Когда Морис в сопровождении майора подошел к двери, ничего не понявший Андрей обеспокоенно крикнул ему вслед:
— Морис, ищи меня в порту, в кабачке «Акулья пасть»!
Генерал-провиантмейстер Василий Иванович Суворов, в новом парике, в новом, с иголочки, мундире, напомаженный и надушенный, сидел за огромным столом черного дерева, в большом своем кабинете, пребывая в наипрекраснейшем расположении духа.
Неподалеку от него, на другом конце стола, сидел его сын, уткнувшийся в какую-то книгу, как всегда неугомонный, вставший и сегодня чуть свет, несмотря на дальнюю дорогу, которую ему пришлось проделать накануне.
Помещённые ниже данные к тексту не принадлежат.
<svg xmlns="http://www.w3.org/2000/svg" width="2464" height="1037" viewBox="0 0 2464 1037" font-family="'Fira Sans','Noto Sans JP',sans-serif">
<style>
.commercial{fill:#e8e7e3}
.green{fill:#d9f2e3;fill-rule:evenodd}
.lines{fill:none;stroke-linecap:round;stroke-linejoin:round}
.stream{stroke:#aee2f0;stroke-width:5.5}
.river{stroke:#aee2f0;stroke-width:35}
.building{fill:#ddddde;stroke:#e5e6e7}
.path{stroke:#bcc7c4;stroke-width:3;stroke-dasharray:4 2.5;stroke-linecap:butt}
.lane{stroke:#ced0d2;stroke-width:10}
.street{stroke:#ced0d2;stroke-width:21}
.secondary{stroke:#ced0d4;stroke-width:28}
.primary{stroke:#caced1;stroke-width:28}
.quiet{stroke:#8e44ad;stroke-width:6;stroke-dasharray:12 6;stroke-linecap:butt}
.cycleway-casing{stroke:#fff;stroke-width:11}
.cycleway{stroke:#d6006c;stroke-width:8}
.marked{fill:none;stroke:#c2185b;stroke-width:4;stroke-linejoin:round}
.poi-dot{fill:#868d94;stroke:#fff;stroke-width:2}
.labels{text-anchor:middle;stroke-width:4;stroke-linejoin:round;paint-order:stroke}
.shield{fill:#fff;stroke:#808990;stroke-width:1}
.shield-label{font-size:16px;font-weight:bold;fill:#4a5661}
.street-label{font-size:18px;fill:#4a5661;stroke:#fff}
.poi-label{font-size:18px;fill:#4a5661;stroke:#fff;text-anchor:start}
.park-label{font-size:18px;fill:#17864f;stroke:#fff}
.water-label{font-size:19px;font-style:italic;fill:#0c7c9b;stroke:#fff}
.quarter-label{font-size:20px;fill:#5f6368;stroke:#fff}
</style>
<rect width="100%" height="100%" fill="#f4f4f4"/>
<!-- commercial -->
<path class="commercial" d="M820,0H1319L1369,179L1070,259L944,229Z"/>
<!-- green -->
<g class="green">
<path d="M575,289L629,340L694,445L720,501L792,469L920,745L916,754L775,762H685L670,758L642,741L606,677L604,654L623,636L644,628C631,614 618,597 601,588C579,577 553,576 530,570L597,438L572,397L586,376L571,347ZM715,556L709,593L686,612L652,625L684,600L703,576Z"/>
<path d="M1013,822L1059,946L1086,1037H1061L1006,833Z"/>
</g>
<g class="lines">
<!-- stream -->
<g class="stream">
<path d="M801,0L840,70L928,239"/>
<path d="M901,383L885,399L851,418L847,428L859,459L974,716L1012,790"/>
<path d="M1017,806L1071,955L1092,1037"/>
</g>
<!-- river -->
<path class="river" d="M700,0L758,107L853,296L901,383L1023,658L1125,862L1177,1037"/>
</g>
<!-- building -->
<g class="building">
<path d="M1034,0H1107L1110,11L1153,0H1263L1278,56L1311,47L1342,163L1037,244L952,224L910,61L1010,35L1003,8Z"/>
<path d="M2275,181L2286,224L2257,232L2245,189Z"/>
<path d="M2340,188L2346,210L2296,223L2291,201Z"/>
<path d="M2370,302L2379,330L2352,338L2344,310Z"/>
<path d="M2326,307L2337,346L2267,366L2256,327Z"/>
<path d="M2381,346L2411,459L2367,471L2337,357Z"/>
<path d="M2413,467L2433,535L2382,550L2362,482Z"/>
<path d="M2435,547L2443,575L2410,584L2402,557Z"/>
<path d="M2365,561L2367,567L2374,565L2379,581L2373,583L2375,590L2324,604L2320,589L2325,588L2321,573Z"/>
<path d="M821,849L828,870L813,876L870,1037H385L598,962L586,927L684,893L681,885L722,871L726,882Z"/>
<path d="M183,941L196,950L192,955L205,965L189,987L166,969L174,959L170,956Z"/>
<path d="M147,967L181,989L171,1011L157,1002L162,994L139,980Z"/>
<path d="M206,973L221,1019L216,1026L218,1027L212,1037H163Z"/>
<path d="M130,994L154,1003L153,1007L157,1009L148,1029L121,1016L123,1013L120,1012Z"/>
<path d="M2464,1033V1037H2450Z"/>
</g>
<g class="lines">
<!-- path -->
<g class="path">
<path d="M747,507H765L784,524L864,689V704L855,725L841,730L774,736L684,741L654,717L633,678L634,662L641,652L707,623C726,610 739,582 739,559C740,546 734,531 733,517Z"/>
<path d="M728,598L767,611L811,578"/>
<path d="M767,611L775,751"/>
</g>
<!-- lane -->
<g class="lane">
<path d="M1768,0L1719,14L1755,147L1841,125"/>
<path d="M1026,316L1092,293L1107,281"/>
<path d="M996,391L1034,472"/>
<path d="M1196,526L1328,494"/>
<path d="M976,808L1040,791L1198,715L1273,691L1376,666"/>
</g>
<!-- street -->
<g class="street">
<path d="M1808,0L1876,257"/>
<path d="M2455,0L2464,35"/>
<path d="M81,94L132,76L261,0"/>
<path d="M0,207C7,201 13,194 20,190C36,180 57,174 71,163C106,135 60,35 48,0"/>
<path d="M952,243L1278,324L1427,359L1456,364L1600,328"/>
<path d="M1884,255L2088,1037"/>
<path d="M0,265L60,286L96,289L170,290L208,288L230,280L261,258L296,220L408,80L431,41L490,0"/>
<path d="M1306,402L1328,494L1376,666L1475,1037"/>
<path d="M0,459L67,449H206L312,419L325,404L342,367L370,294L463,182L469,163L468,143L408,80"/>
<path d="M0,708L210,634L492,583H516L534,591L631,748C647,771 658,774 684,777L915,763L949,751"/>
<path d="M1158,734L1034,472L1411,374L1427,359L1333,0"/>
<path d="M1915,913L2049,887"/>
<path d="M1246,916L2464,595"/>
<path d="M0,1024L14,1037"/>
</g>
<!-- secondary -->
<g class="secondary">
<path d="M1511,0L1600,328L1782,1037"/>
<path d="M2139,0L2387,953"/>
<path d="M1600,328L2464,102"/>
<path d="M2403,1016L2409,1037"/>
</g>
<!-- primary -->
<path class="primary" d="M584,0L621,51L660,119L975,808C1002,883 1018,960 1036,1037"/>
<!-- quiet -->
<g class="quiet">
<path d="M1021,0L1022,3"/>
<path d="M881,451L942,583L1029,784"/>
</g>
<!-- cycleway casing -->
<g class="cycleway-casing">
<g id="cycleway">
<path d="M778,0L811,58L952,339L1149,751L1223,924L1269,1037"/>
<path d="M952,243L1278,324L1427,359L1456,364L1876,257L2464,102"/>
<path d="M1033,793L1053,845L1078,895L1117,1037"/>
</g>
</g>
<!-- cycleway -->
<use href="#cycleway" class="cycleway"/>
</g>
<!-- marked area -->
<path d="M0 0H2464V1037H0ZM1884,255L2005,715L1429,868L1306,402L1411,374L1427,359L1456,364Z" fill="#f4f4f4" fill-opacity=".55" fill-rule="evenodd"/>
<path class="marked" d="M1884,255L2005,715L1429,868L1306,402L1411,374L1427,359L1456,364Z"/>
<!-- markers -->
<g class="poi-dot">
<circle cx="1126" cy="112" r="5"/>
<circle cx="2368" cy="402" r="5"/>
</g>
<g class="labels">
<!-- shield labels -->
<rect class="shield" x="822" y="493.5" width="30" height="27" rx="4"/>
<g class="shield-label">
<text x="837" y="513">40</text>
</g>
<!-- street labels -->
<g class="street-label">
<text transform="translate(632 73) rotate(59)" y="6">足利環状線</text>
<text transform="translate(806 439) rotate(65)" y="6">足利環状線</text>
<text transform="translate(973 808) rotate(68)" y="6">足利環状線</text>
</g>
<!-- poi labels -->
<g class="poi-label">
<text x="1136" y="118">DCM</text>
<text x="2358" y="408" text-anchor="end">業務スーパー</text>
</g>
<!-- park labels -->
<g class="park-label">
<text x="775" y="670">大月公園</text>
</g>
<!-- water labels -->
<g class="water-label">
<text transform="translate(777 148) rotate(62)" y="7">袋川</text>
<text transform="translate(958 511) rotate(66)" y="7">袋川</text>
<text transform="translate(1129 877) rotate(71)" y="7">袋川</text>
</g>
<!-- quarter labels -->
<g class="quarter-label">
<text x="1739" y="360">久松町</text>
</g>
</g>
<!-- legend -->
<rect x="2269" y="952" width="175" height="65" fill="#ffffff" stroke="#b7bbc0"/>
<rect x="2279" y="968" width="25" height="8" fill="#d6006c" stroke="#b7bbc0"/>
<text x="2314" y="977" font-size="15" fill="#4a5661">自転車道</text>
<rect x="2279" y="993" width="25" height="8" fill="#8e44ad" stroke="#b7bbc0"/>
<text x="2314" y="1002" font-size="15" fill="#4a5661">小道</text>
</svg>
Василий Иванович медленно водил по бумаге пером, время от времени поглядывая на сына. Но тот как уперся худенькими лопатками в высокую резную спинку стула, так и сидел неподвижно, лишь иногда быстрым движением тонких пальцев перекидывая страницу.
Кабинет Василия Ивановича был двухэтажным. В верхнем его этаже не было дверей. Для того чтобы вознестись туда, как шутил Василий Иванович, нужно было подняться по железной винтовой лестнице, идущей с первого этажа, где находился адъютант, и пройти сквозь отверстие в полу, напоминавшее люк корабельной палубы. На втором этаже кабинета не было ни одной двери, зато было двенадцать узких высоких окон, выходивших на все четыре стороны света.
Комната адъютанта и кабинет коменданта располагались в башне старого замка, стоявшего на горе, в самом центре города. И когда Василий Иванович говорил, что в его кабинет нужно не входить, а возноситься, он был совсем недалек от истины, ибо сие двухэтажное сооружение находилось на высоте шестидесяти метров. Над кабинетом коменданта находились огромные башенные часы, которые, слава богу, не звонили, а еще выше, под куполом башни, вили гнезда стрижи и ласточки.
Василию Ивановичу нравился его кабинет. Отсюда было видно далеко-далеко, воздух всегда был свеж и чист, по утрам иногда доносился запах вспаханной земли и водорослей, и тишина нарушалась лишь птичьим пением и щебетом. На пользу шло и то, что каждое утро нужно было для променаду одолеть три сотни ступенек, и этот утренний моцион начисто сгонял сон и вселял в генерала великую бодрость.
Заоблачная высь отучила офицеров его штаба беспокоить коменданта по мелочам: всякий крепко задумывался, стоит ли обращаться к господину коменданту. Лучше уж, если можно, и самому решить, как поступить, и не взбираться на высоту шестьдесят метров, всякий раз оставляя за собой три сотни ступенек. К тому же генерал был крут характером, терпеть не мог людей трусливых и нерешительных. Все это приводило к тому, что офицеры, прослужившие у Василия Ивановича год-другой, по части самостоятельности наивыгоднейшим образом отличались от своих коллег, служивших в других штабах.
Вот и сейчас блаженная тишина царила в кабинете коменданта.